### [Task]
Render the lines below as a two-column CSV with the headers instruction and output. Put the written text in the instruction field and everything that answers it in the output field, quoting each field and turning line breaks into spaces, and leave the pictures out.

### [Material provided]
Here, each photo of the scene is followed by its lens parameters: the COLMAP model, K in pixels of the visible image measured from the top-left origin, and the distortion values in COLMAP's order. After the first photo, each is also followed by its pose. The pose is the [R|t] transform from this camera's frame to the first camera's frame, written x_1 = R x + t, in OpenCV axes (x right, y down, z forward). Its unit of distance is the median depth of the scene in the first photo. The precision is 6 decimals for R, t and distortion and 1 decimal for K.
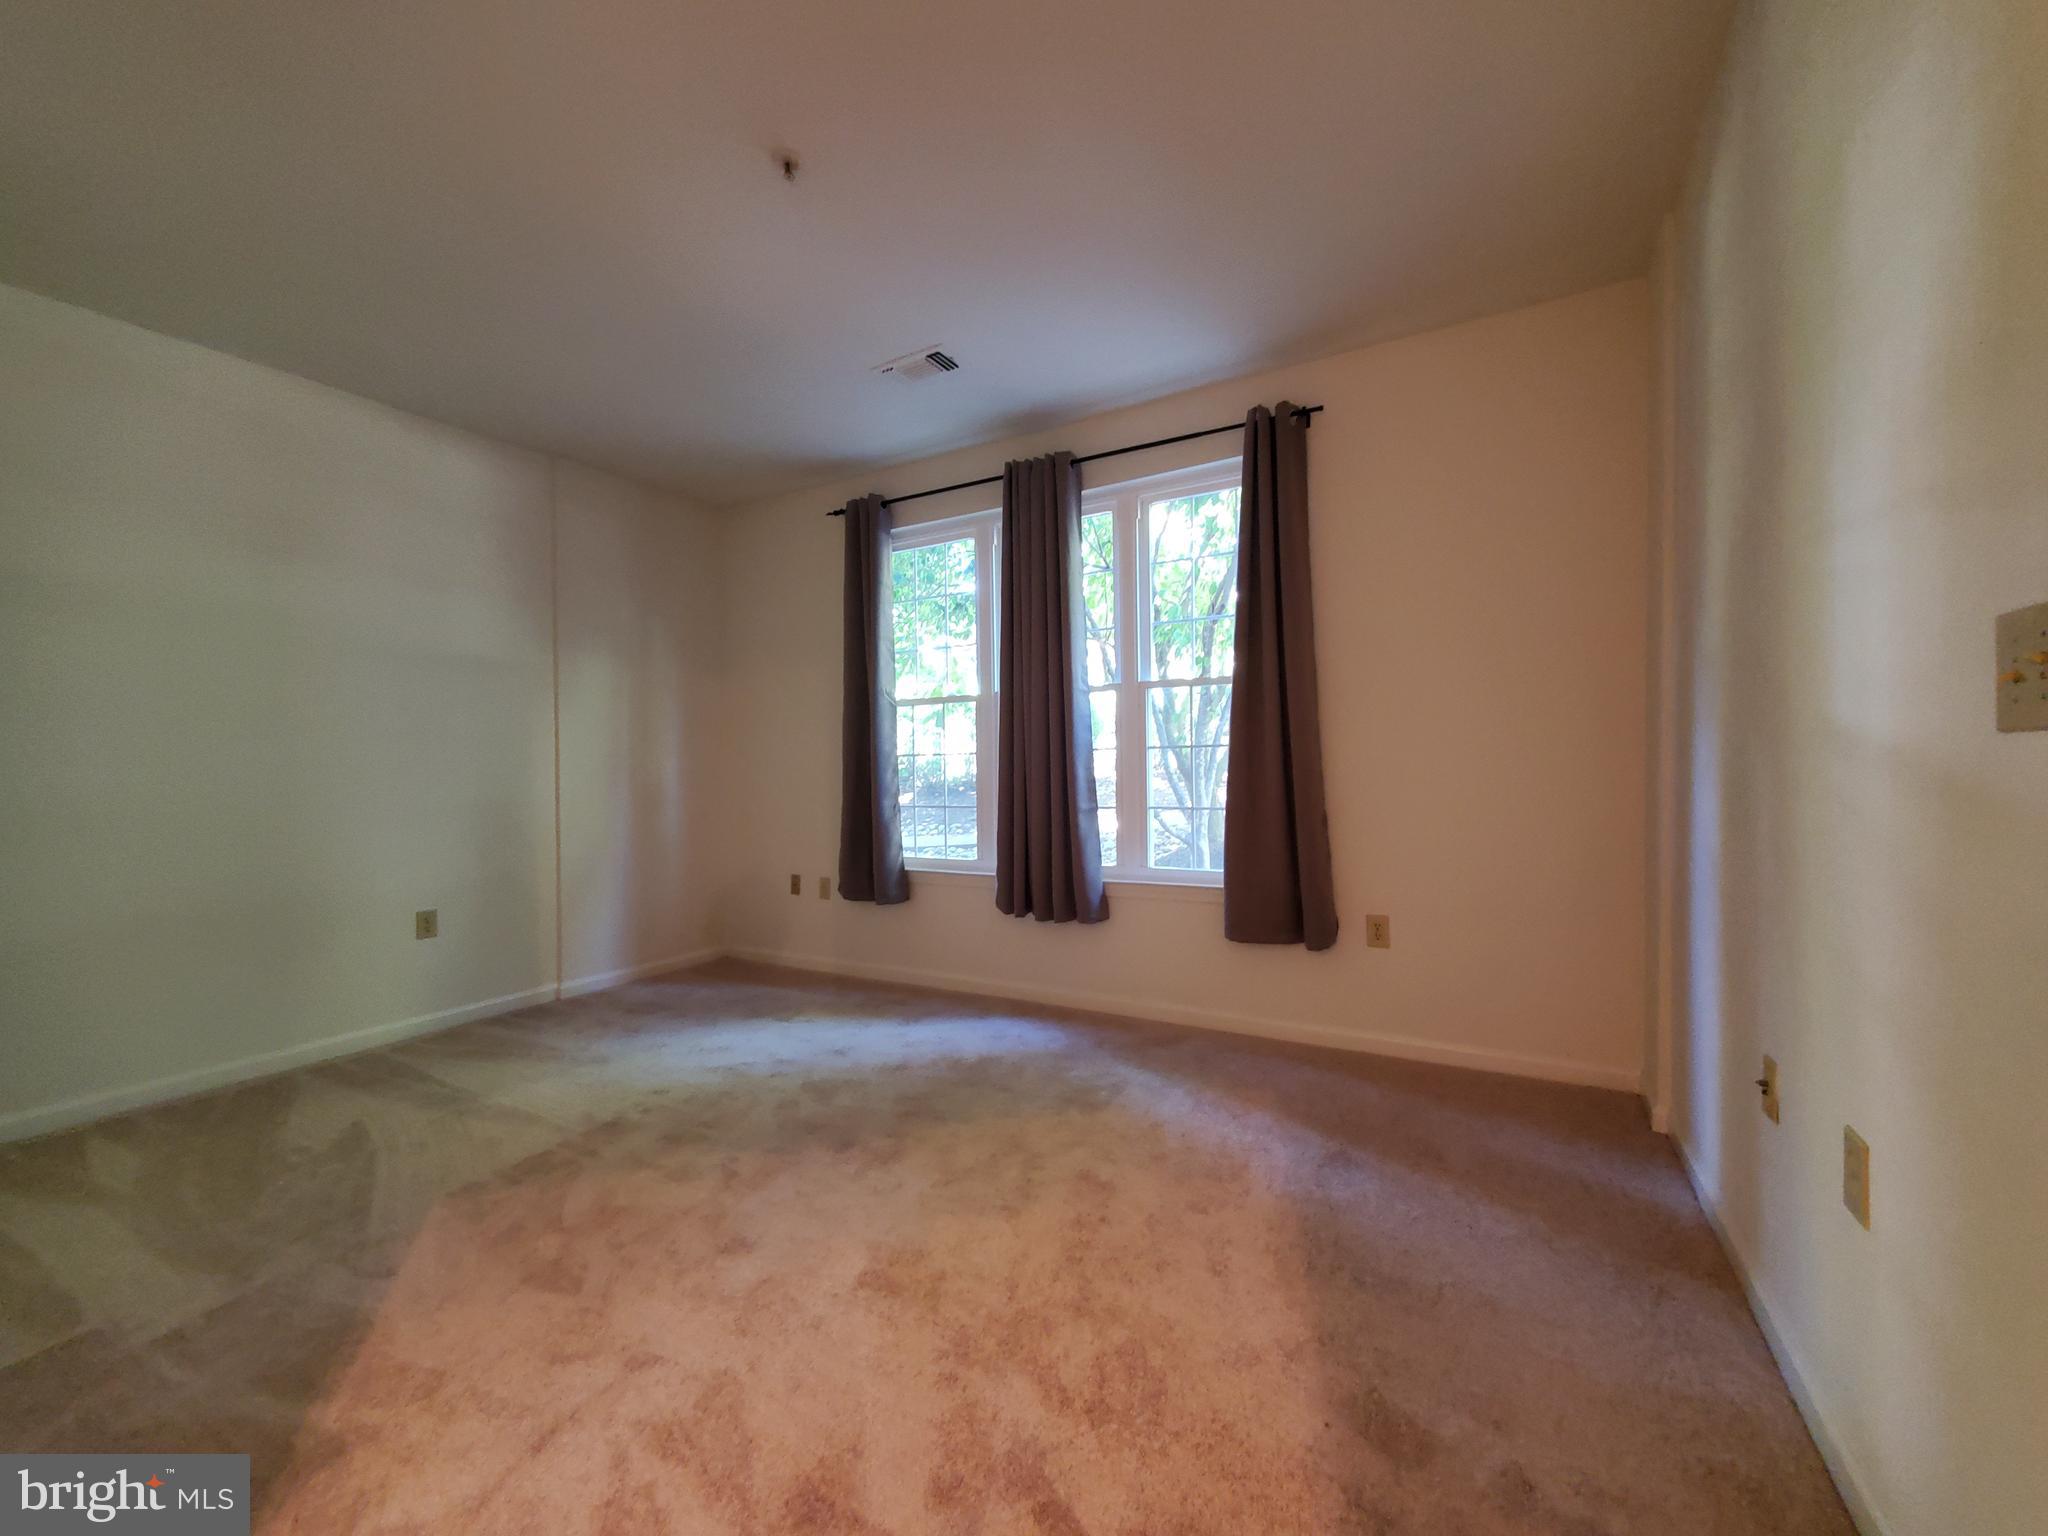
lens RADIAL K [[812.1, 0, 1019.4], [0, 812.1, 773.3], [0, 0, 1]] dist [0.000570, -0.000246]
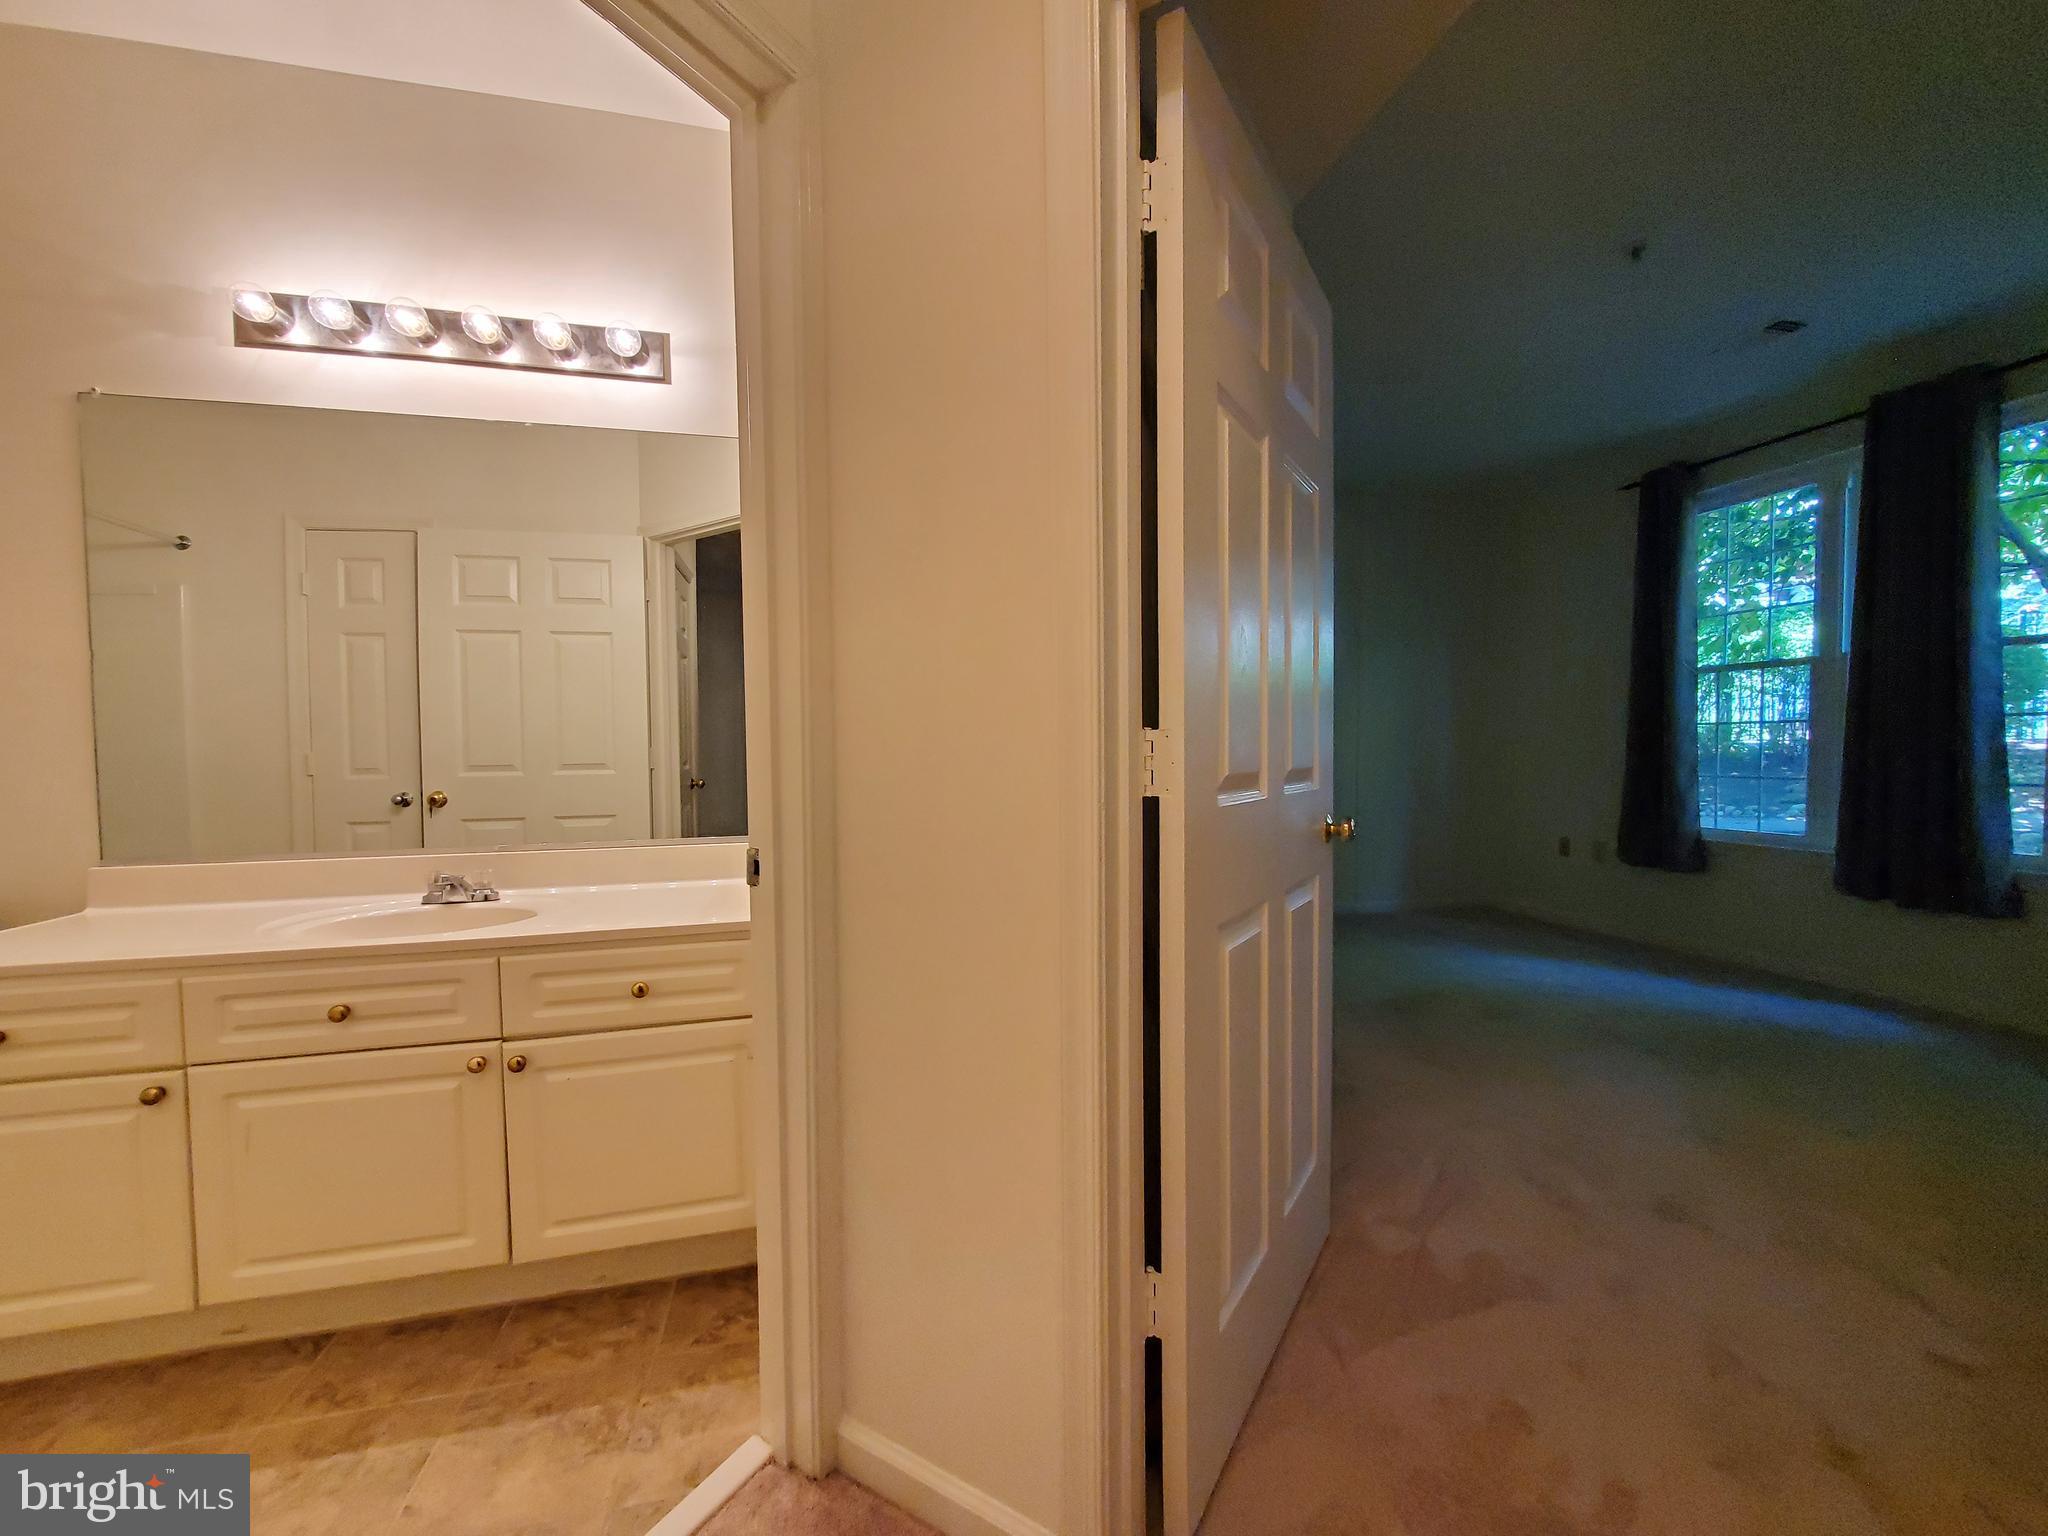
lens RADIAL K [[812.1, 0, 1019.4], [0, 812.1, 773.3], [0, 0, 1]] dist [0.000570, -0.000246]
pose [[0.691316, 0.034278, -0.721739, -0.005530], [-0.004537, 0.999060, 0.043104, -0.000661], [0.722538, -0.026524, 0.690822, -0.287949]]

### [Answer section]
instruction,output
"Here, each photo of the scene is followed by its lens parameters: the COLMAP model, K in pixels of the visible image measured from the top-left origin, and the distortion values in COLMAP's order. After the first photo, each is also followed by its pose. The pose is the [R|t] transform from this camera's frame to the first camera's frame, written x_1 = R x + t, in OpenCV axes (x right, y down, z forward). Its unit of distance is the median depth of the scene in the first photo. The precision is 6 decimals for R, t and distortion and 1 decimal for K.","lens RADIAL K [[812.1, 0, 1019.4], [0, 812.1, 773.3], [0, 0, 1]] dist [0.000570, -0.000246] lens RADIAL K [[812.1, 0, 1019.4], [0, 812.1, 773.3], [0, 0, 1]] dist [0.000570, -0.000246] pose [[0.691316, 0.034278, -0.721739, -0.005530], [-0.004537, 0.999060, 0.043104, -0.000661], [0.722538, -0.026524, 0.690822, -0.287949]]"